## TASK STATEMENT:
In the listing that follows, copy out each line that includes the word "poate".

## SUPPLIED ENTRIES:
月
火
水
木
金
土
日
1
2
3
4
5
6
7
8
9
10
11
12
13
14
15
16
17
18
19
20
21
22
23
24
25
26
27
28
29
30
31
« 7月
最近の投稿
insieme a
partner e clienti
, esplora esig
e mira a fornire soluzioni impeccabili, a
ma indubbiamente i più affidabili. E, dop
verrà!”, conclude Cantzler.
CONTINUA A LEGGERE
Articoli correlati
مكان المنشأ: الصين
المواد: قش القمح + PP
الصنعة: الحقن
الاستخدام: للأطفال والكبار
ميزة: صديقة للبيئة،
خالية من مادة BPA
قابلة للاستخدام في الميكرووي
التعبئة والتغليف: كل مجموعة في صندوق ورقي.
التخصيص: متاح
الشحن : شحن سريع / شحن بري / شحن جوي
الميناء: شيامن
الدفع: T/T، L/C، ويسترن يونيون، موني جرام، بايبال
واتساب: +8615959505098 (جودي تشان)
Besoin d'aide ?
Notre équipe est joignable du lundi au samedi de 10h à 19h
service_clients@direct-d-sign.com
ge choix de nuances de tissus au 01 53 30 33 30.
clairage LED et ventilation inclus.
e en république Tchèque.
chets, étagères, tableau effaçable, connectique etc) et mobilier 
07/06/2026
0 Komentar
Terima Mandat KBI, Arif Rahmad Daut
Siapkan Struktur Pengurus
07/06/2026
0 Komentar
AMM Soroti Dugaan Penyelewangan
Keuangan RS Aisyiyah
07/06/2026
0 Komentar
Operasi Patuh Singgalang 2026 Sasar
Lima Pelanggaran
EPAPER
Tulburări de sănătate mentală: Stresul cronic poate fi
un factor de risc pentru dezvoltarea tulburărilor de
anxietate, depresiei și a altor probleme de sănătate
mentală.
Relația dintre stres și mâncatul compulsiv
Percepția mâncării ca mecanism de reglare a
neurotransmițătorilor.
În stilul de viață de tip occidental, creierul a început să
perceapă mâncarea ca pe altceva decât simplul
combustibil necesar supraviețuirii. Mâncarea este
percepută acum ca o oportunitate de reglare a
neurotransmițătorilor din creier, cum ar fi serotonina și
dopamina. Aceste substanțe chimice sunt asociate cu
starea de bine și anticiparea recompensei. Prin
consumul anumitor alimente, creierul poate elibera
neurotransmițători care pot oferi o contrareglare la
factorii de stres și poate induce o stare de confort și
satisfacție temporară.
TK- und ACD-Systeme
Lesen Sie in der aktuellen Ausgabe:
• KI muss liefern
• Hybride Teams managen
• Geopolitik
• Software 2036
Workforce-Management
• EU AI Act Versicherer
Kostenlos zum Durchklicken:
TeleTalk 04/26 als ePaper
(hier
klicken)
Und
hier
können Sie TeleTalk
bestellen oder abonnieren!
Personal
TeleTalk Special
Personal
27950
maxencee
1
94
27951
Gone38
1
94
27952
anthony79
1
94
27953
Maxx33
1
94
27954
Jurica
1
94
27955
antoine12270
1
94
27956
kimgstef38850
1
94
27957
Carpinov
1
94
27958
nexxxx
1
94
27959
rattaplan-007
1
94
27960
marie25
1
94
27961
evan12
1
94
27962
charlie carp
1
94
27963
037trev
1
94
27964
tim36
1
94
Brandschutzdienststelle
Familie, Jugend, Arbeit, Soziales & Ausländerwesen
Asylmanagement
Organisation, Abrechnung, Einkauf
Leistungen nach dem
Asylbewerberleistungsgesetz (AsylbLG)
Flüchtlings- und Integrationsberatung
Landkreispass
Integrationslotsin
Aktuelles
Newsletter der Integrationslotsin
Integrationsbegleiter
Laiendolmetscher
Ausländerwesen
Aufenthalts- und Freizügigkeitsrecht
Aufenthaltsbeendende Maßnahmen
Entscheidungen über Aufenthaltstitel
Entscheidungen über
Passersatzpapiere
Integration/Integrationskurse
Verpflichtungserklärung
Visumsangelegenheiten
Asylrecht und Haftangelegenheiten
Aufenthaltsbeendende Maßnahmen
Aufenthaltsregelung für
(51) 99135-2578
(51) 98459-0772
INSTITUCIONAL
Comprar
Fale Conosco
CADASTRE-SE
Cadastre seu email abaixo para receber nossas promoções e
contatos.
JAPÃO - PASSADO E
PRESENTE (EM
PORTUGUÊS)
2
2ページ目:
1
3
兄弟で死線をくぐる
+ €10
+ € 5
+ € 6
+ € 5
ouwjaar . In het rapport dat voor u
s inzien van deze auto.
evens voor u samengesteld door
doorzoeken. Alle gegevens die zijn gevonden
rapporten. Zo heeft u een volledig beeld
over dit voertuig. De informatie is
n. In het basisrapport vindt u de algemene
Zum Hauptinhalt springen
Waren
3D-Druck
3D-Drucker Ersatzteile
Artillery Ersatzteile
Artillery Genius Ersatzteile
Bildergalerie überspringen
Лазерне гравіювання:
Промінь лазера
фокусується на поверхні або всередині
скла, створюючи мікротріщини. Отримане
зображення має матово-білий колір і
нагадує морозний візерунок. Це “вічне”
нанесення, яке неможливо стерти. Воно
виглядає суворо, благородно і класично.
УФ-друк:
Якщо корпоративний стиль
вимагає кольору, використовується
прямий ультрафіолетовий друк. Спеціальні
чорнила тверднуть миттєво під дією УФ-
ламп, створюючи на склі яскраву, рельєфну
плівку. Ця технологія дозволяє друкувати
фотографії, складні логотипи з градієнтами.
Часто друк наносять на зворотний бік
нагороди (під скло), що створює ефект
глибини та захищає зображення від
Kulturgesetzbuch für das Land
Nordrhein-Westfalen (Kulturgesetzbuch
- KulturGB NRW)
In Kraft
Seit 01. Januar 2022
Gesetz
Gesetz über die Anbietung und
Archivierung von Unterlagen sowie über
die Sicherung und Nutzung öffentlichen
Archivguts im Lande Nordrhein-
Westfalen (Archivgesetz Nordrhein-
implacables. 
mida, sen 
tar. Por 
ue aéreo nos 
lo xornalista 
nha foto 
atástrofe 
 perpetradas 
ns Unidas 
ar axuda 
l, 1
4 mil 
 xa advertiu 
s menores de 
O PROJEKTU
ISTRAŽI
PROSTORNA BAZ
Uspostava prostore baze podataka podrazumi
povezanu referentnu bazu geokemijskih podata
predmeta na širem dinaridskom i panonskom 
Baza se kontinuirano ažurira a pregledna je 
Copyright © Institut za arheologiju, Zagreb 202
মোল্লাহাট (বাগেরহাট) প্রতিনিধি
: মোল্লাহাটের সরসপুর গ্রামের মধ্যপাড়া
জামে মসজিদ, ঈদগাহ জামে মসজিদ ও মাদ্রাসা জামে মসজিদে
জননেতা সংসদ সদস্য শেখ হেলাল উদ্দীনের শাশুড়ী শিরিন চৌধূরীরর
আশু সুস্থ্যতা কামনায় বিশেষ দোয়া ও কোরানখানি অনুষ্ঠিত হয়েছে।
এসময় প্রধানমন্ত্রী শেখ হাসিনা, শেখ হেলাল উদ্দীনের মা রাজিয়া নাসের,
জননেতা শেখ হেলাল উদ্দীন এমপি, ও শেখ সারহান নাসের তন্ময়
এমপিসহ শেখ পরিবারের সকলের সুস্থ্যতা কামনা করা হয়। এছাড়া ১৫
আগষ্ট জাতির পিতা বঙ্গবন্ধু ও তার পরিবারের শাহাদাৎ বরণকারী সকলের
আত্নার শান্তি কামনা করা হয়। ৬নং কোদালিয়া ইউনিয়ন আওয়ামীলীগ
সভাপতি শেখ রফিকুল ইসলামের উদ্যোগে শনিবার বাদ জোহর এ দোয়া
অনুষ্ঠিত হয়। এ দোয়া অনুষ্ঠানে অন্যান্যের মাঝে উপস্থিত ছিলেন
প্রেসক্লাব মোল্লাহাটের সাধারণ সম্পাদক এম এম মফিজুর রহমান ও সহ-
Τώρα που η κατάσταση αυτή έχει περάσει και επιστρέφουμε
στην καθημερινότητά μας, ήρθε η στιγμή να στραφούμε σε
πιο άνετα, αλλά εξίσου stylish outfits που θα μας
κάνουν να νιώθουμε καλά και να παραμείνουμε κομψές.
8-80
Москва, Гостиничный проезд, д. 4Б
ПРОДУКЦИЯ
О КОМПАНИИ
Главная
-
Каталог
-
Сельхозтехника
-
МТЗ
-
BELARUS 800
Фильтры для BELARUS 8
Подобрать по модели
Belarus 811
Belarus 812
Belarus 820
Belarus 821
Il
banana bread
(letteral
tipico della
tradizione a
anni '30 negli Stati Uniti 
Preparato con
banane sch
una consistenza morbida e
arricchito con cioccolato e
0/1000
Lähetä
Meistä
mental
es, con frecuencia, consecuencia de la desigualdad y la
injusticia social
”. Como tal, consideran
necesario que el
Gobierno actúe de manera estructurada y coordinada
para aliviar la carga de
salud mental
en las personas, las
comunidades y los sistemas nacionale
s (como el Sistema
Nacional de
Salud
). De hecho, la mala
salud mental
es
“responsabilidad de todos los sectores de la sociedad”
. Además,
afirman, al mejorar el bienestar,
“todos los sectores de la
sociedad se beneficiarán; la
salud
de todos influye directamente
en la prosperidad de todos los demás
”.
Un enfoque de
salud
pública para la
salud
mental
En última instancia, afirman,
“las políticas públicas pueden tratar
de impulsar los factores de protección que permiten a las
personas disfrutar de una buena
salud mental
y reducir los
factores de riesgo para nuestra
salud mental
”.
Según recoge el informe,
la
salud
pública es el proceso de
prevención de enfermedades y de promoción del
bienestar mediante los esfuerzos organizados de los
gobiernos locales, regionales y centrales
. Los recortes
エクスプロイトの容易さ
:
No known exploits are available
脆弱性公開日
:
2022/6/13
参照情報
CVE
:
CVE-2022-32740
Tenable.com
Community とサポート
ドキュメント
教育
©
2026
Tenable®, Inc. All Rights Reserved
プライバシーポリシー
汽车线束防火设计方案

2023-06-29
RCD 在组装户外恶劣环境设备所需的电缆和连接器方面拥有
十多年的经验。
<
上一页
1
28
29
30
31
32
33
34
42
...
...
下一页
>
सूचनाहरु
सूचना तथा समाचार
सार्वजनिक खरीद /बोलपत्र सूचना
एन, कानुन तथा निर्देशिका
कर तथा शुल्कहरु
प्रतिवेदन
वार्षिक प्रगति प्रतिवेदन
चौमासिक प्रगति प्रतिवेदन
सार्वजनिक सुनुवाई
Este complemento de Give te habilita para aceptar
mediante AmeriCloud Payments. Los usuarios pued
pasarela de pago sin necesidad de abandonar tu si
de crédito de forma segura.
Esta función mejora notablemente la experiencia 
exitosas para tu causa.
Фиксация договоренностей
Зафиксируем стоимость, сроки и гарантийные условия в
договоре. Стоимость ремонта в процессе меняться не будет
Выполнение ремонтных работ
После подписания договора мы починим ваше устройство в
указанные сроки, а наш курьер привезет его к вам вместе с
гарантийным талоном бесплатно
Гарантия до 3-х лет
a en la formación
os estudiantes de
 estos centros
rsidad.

## EXERCISE SOLUTION:
Tulburări de sănătate mentală: Stresul cronic poate fi
consumul anumitor alimente, creierul poate elibera
factorii de stres și poate induce o stare de confort și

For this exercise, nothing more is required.